PROXY                 AIRPORT SYSTEMS INTERNATIONAL, INC.
                11300 West 89th Street, Overland Park, KS 66214
          THIS PROXY SOLICITED ON BEHALF OF THE BOARD OF DIRECTORS FOR
            THE ANNUAL MEETING OF STOCKHOLDERS ON SEPTEMBER 15, 1998
         The Board of Directors recommends a vote FOR items 1, 2 and 3.


The undersigned hereby appoints Keith S. Cowan and Thomas C. Cargin, and each of
them, or their designees, each with full power of substitution, as lawful
proxies to represent and vote all of the shares of Common Stock which the
undersigned is entitled to vote at the annual meeting of the stockholders of the
Company to be held on Tuesday, September 15, 1998, commencing at 2:00 p.m.
Kansas City time on that day, and at any adjournment or adjournments thereof, as
fully and with the same effect as the undersigned might or could do if
personally present, with respect to the following matters and, in their
discretion upon any other matters which may properly come before the meeting:

1. Election of two(2) Class II directors to serve for a term of three years
   ending in 2001. The nominees are: Michael J. Meyer and Walter H. Stowell, Jr.

[ ] FOR all nominees listed. [ ] WITHHOLD AUTHORITY to vote for all nominees
   listed. [ ] FOR all nominees EXCEPT nominee written in space below:


            -------------------------------------------------------

2. Ratification of the appointment of Ernst & Young as independent accountants.

        [ ] FOR                 [ ] AGAINST                  [ ] ABSTAIN


3. Amendment of the Restated 1991 Stock Option Plan to increase the number of
   shares of Common Stock subject to option thereunder by 100,000 shares.

        [ ] FOR                 [ ] AGAINST                  [ ] ABSTAIN


                 (continued, and to be signed on reverse side)
<PAGE>   27


THIS PROXY, WHEN PROPERLY EXECUTED AND RETURNED, WILL BE VOTED IN THE MANNER
DIRECTED HEREIN BY THE UNDERSIGNED. IF NO DIRECTION IS MADE, THIS PROXY WILL BE
VOTED FOR ALL NOMINEES IN PROPOSAL 1 AND FOR PROPOSALS 2 AND 3.

     Either of said proxies present and acting at said meeting or any
adjournment or adjournments thereof shall have and may exercise all of the
powers of all of said proxies.

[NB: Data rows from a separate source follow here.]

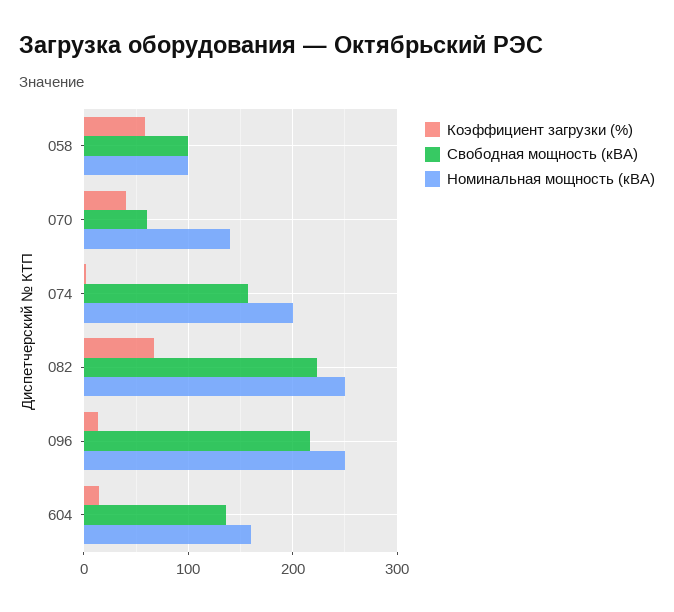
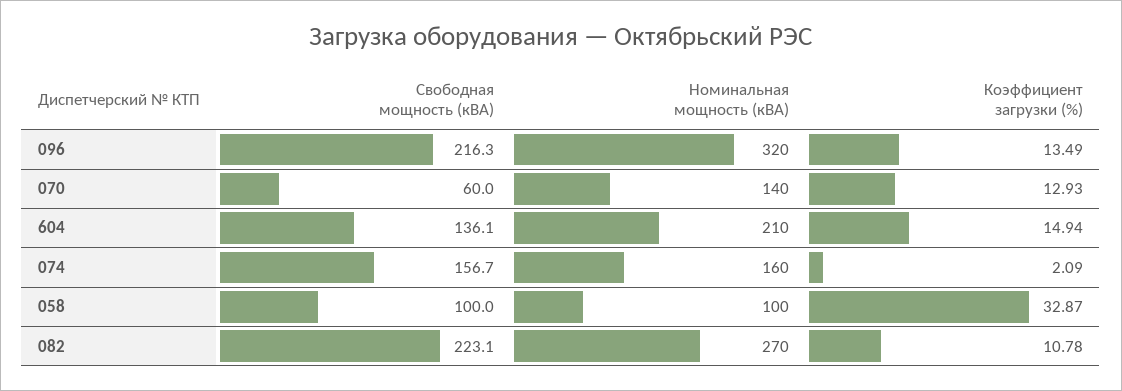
Коэффициент загрузки (%), 058: 60 -> 32.87
Коэффициент загрузки (%), 070: 40 -> 12.93
Номинальная мощность (кВА), 074: 200 -> 160
Коэффициент загрузки (%), 082: 70 -> 10.78
Номинальная мощность (кВА), 082: 250 -> 270
Номинальная мощность (кВА), 096: 250 -> 320
Номинальная мощность (кВА), 604: 160 -> 210

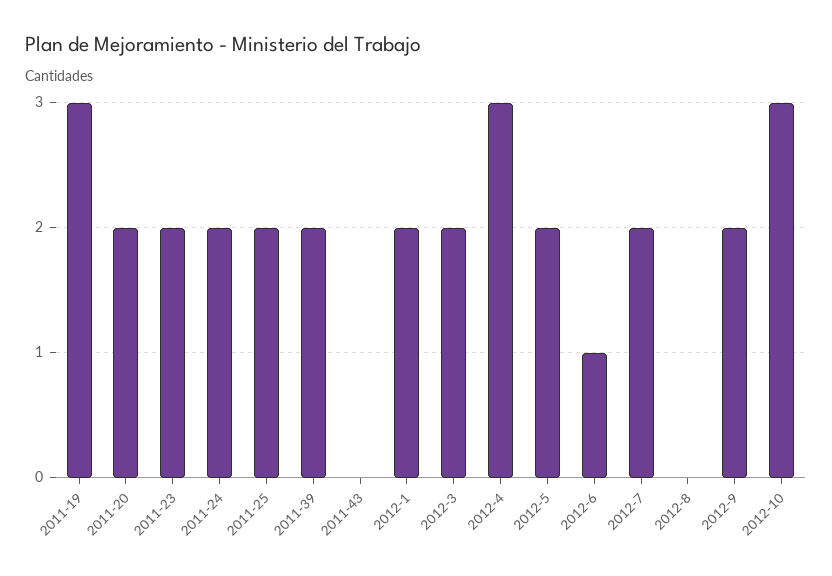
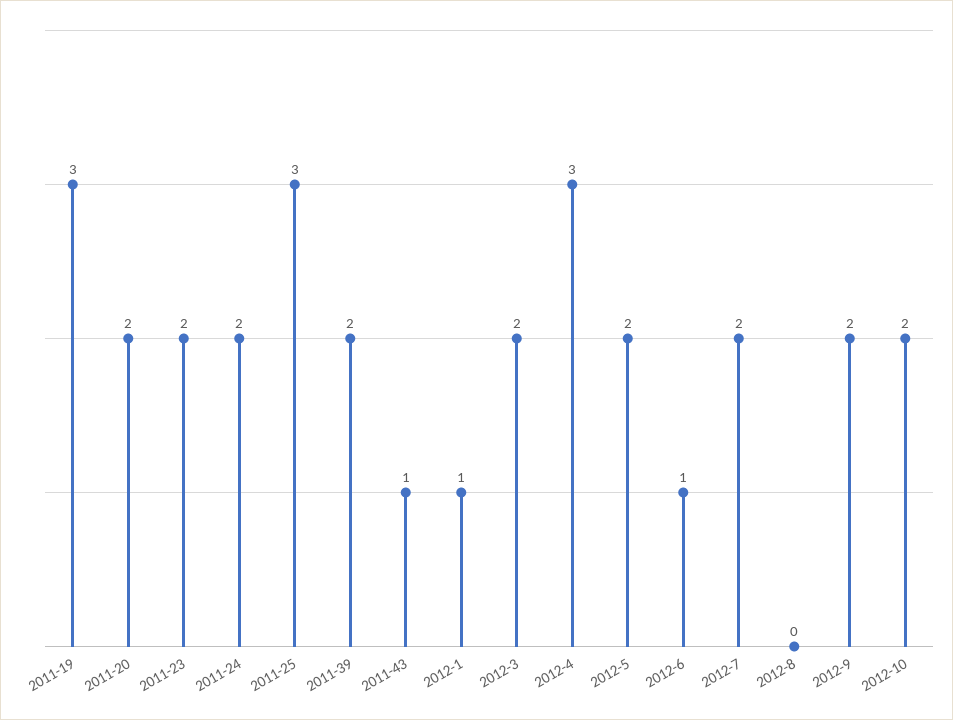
2011-25: 2 -> 3
2011-43: 0 -> 1
2012-1: 2 -> 1
2012-10: 3 -> 2

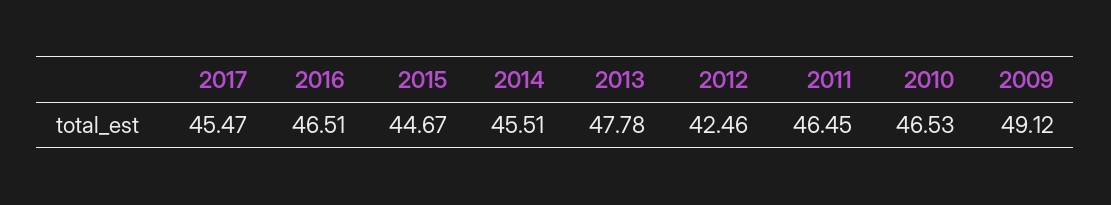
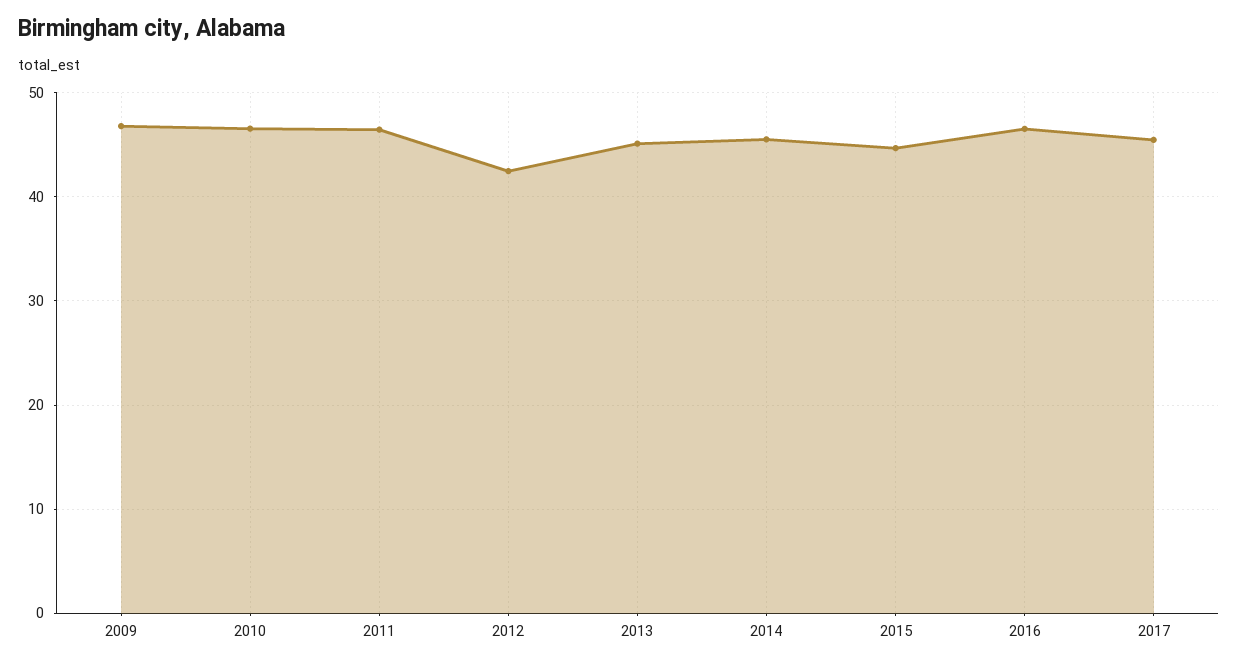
2013: 47.78 -> 45
2009: 49.12 -> 47

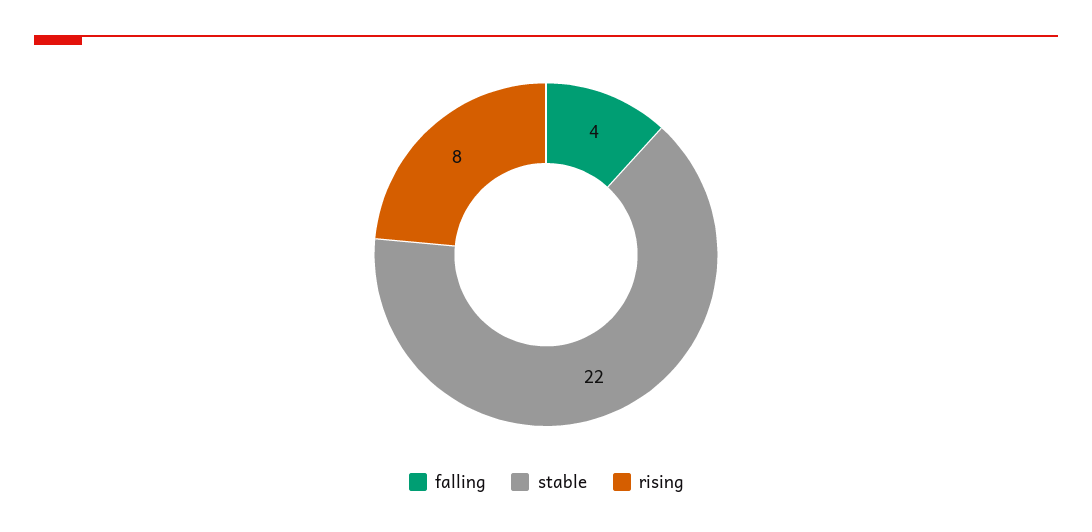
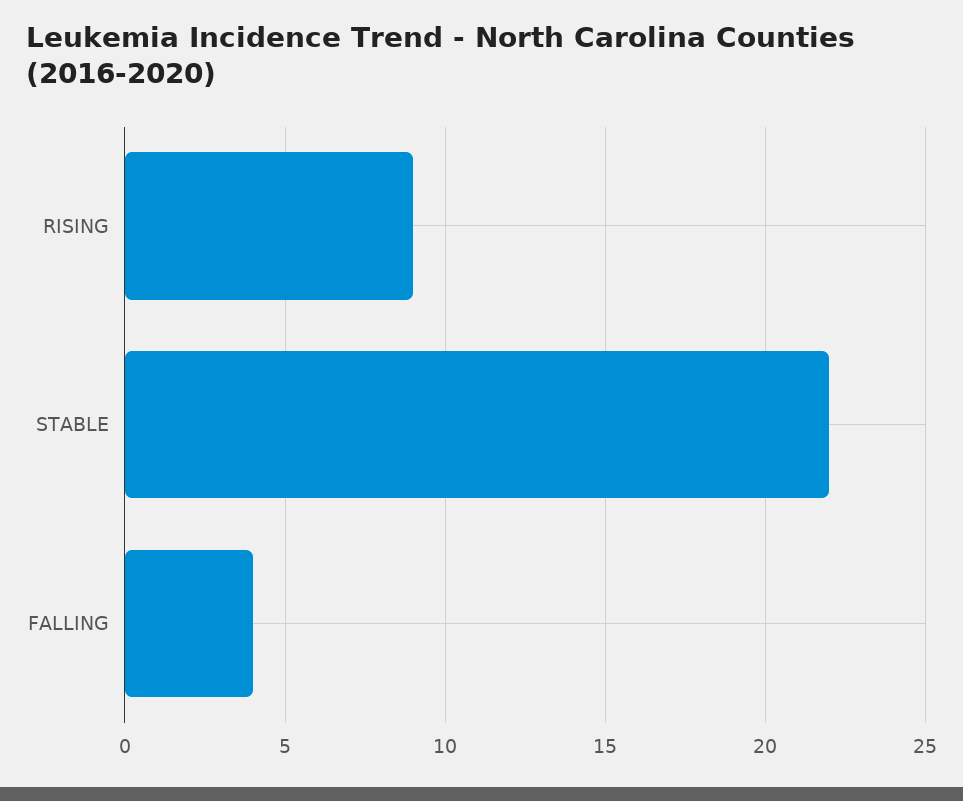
rising: 8 -> 9

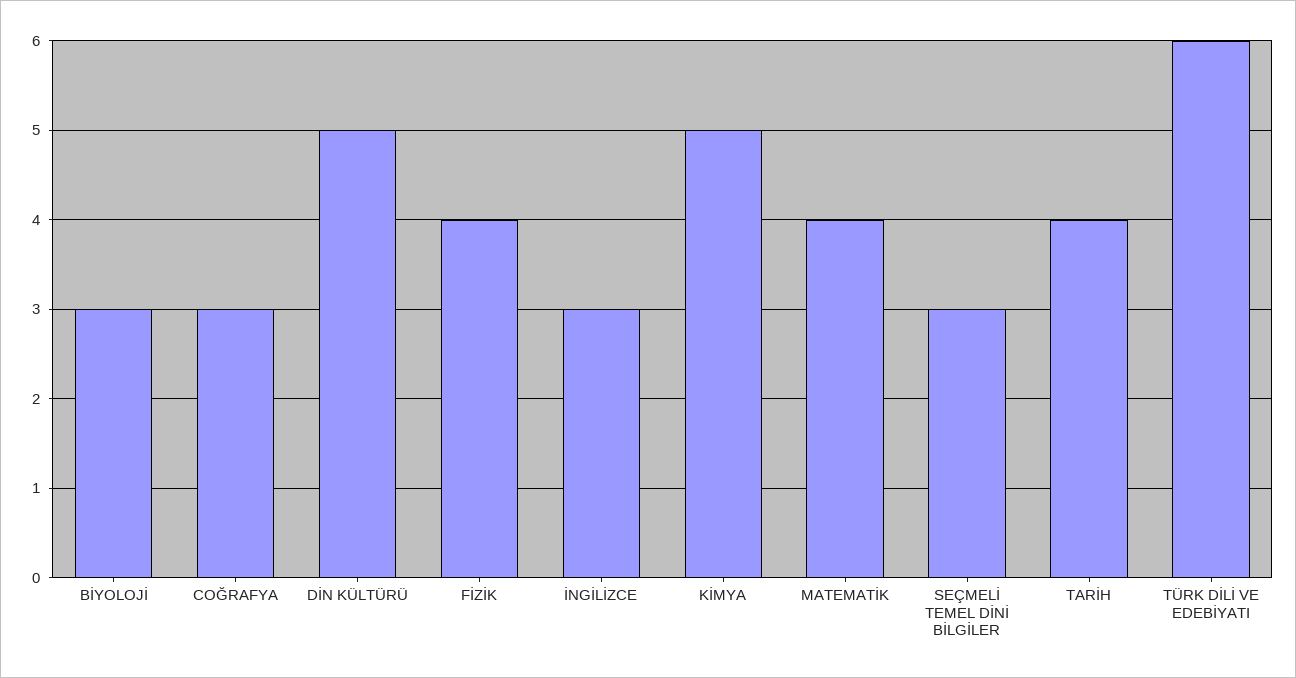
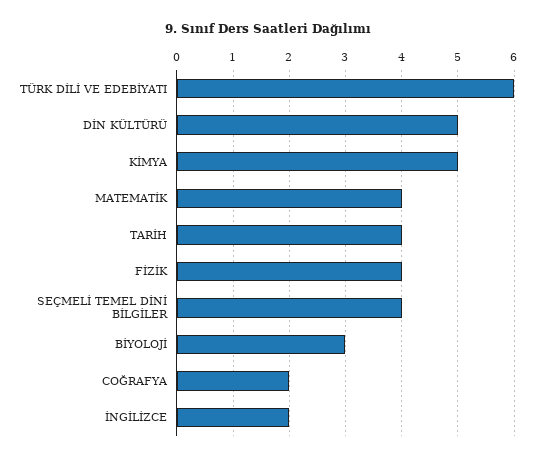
COĞRAFYA: 3 -> 2
İNGİLİZCE: 3 -> 2
SEÇMELİ TEMEL DİNİ BİLGİLER: 3 -> 4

The undersigned hereby ratifies and confirms all
that said proxies, or either of them or their substitutes, may lawfully do or
cause to be done by virtue hereof, and acknowledges receipt of the notice of
said meeting and the Proxy Statement accompanying it.


                                       Dated ____________________________, 1998

                                       -----------------------------------------

                                       -----------------------------------------
                                       Please insert date of signing. Sign
                                       exactly as name appears at left. If
                                       signing as attorney, administrator,
                                       executor, trustee, or guardian, give full
                                       title as such.